Well, I had me a scary sick day today.
I woke up for work and as I started getting ready I felt a little off. It wasn’t my blood sugar, because I checked that first thing after waking up.
I went and laid back down for a bit, asked my wife to drive our son to school, then called my boss to let her know I was going to be a bit late. Thinking that I would just rest for a bit, then would be back in action.
I also thought I should probably have something to eat, maybe I just needed to get something in my system. I had breakfast, bolused for it, and shortly after my wife & kids left for work it all came back up.
I proceeded to toss about every 30 minutes or so. Like clockwork. I couldn’t keep anything down.
Ack! What to do?!
I got sincerely scared at this point. I couldn’t keep anything down, but desperately needed to get some glucose in my system. And I was home alone. I tried sucking on a glucose tablet, some vague memory that glucose is able to be absorbed right through the cheek membrane. For the record, it made me want to ralph, and after about a half hour I spit the damn thing back out and don’t think any of it made it’s way into my system.
Do I call my wife and ask her to come home? Do I call her and have her get me to the hospital?
And through all of this I was feeling so completely miserable that the idea of a car/ambulance ride anywhere made me want to puke some more. I just wanted to sleep, more than anything in the world I just wanted to rest.
I started a temp rate for 6 hours at 0% – effectively turning the pump off. I still had 10 units on board from breakfast and my BG was at 88. I figured if I could just get ahead of the curve a bit that I would be Ok.
Well, as Ok as I could be laying around puking my guts out that is.

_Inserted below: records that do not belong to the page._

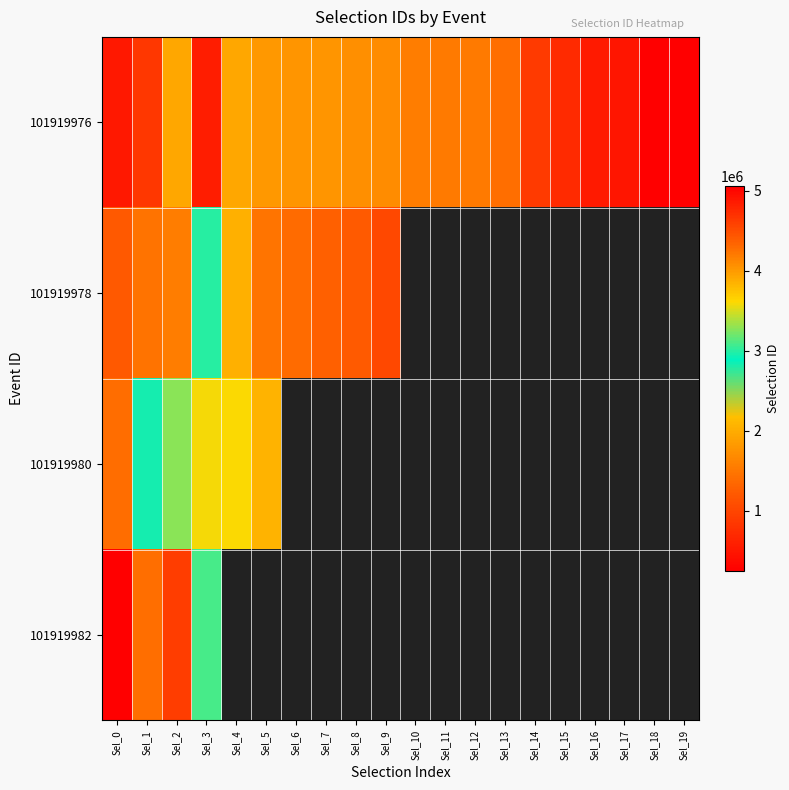

The 101919980 series shows 1856835.9 at Sel_0. True or false?

False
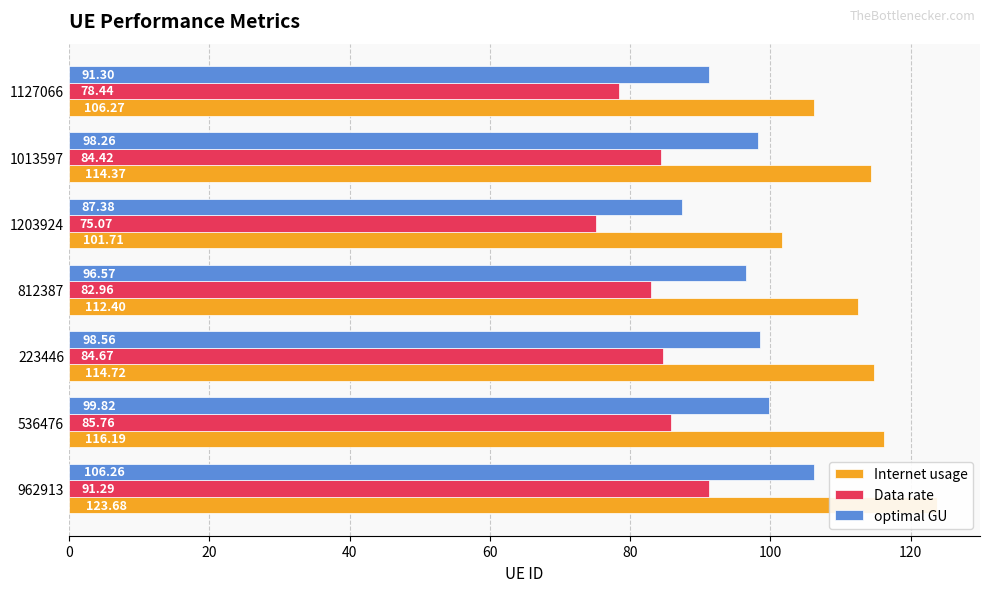

True or false: optimal GU has a value of 127.9 at 1013597.

False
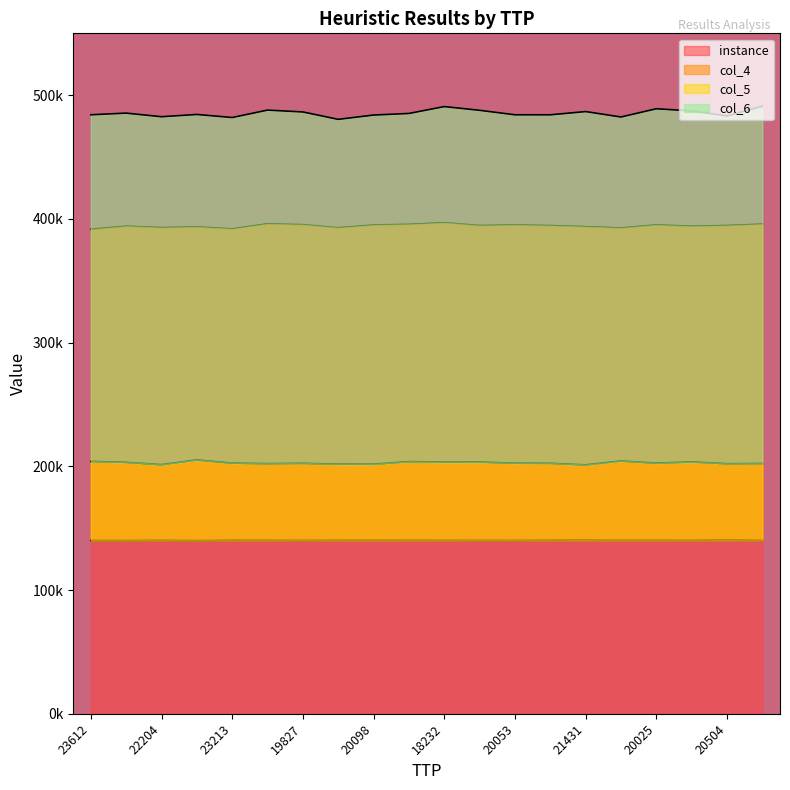

Which series has the largest range (max minus min)?

col_6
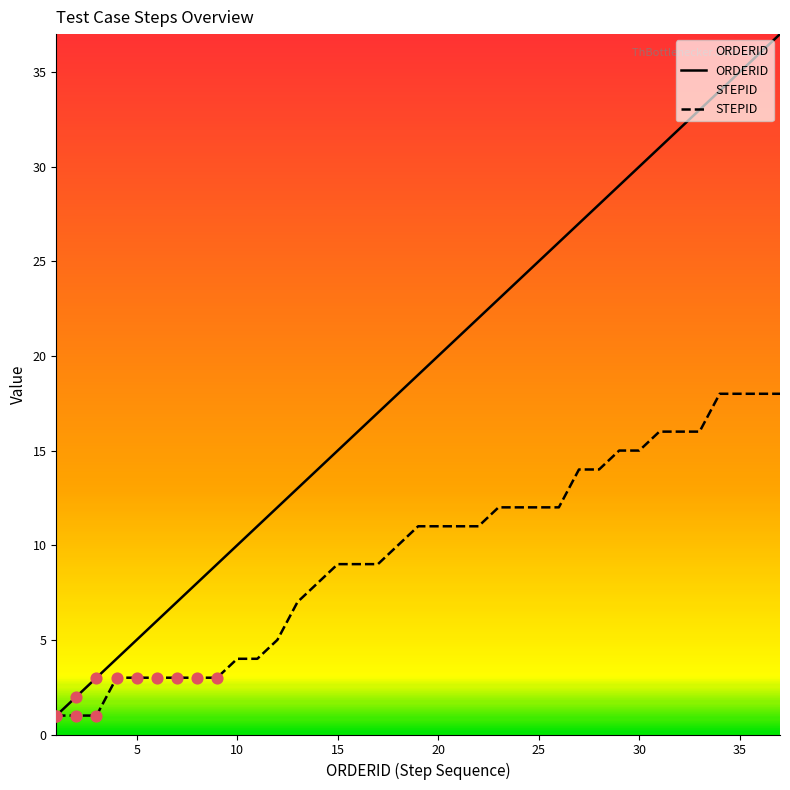

Which series has the largest total across all categories?

ORDERID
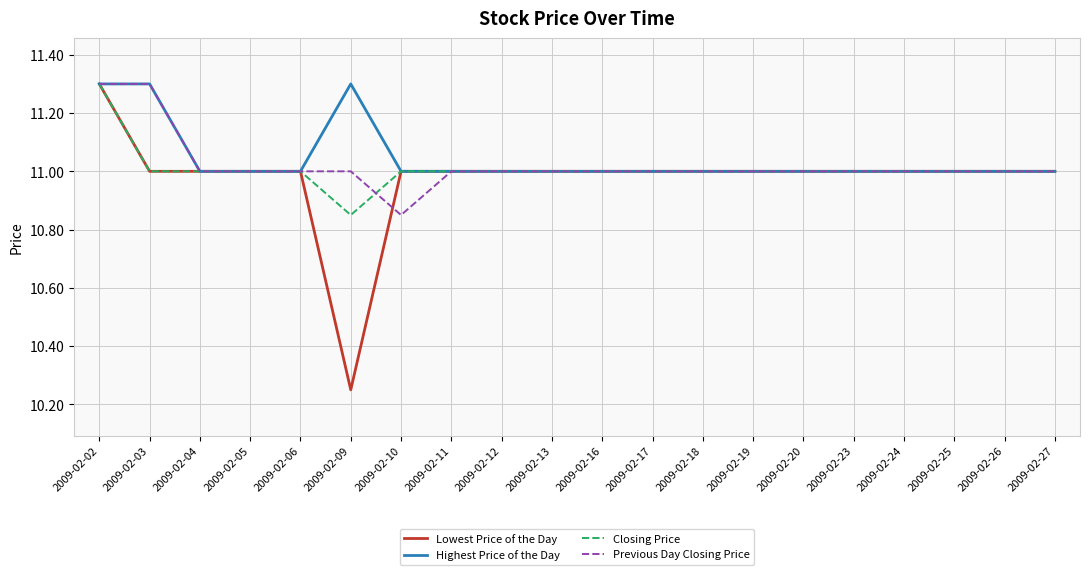

Where does the Lowest Price of the Day series first go above 11?

2009-02-02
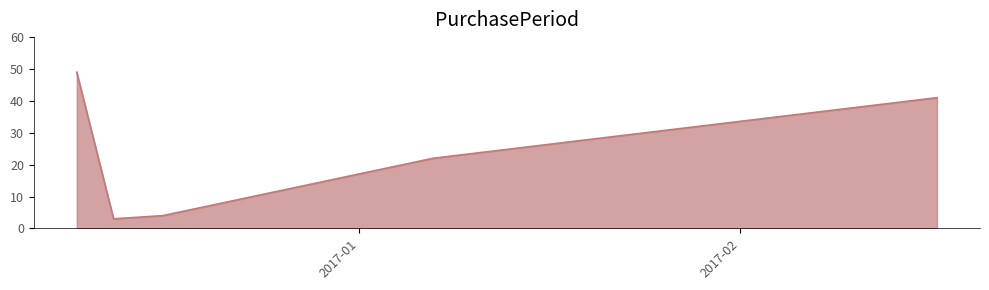

What is the difference between the maximum and minimum values?

46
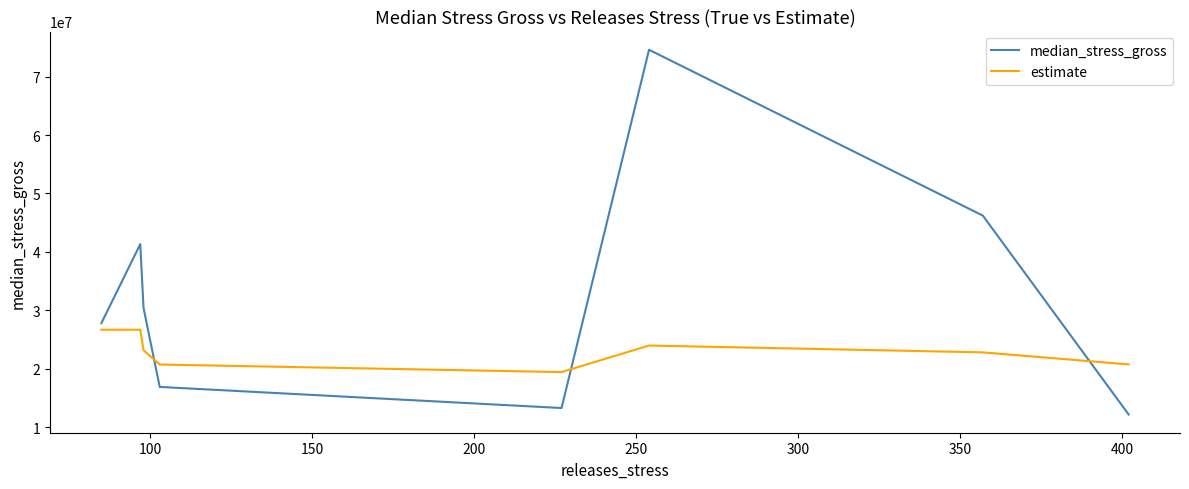

List the series in order of their overall mean, lowest first.

estimate, median_stress_gross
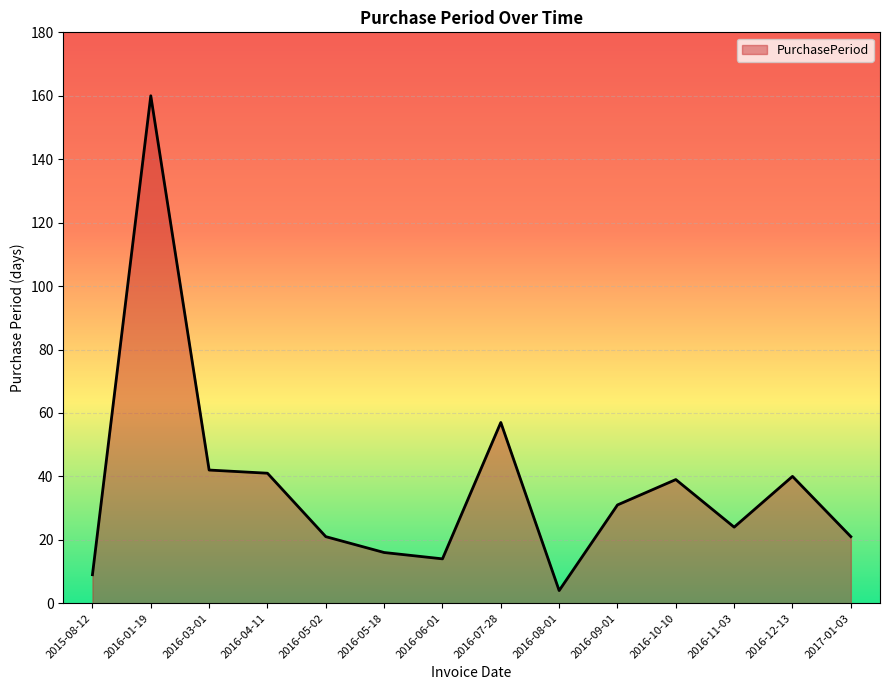

Reading left to right, what are all the values shown in this chart?

9	160	42	41	21	16	14	57	4	31	39	24	40	21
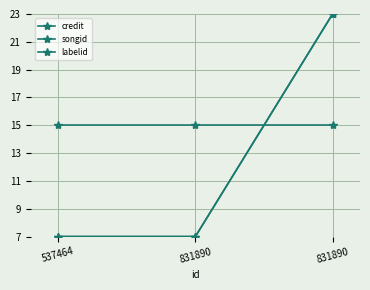

What is the sum of all labelid values?

45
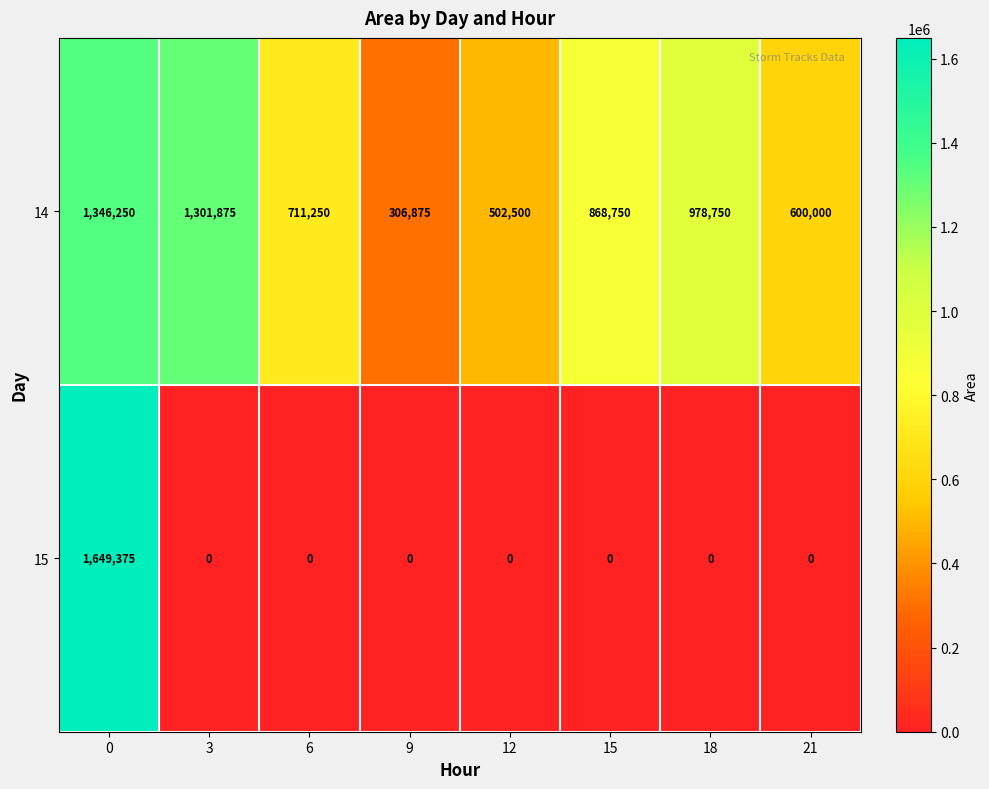

Which series has the largest total across all categories?

14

Figuring that within an hour or so my 0% temp rate will start raising my blood sugar, eating up some of that IOB (Insulin On Board), and if I could get some sprite in there to help be bridge the gap that I would probably be Ok.
You know how after you throw up, you actually feel better for a little bit? Well I took those opportunities to get some sugar sprite in my system. Over the next three or four hours I managed to get down about 16 ounces. Little bits of that coming back up with the next episode.
After a while I was able to sleep through the rough spots and stop vomiting, finally getting some badly needed rest. When I woke up later, I tested 165. I was actually very proud of myself for pulling through that situation and landing at 165. It was a major accomplishment.
But I must say, that it was one of the first times in a long time that I felt really and truly scared, and was afraid that I would not be able to pull through it without some help. The help being the frickin’ ambulance or something like that, which we all like to avoid at nearly all costs.
I’m also a bit ashamed to admit that I did not call my wife, or anyone else. I really really should have at least let her know what was going on. She knew I was not feeling good, but did not know about the potentially disastrous low blood sugar that might have happened. And as I think about it, it was no real good reason for not calling. It was mostly just not wanting to get up to get to the phone, not wanting to scare her, and (do you believe this) not wanting to inconvenience anyone. How ridiculous of me, and very dangerous. Do NOT follow this example if the situation should ever happen to you.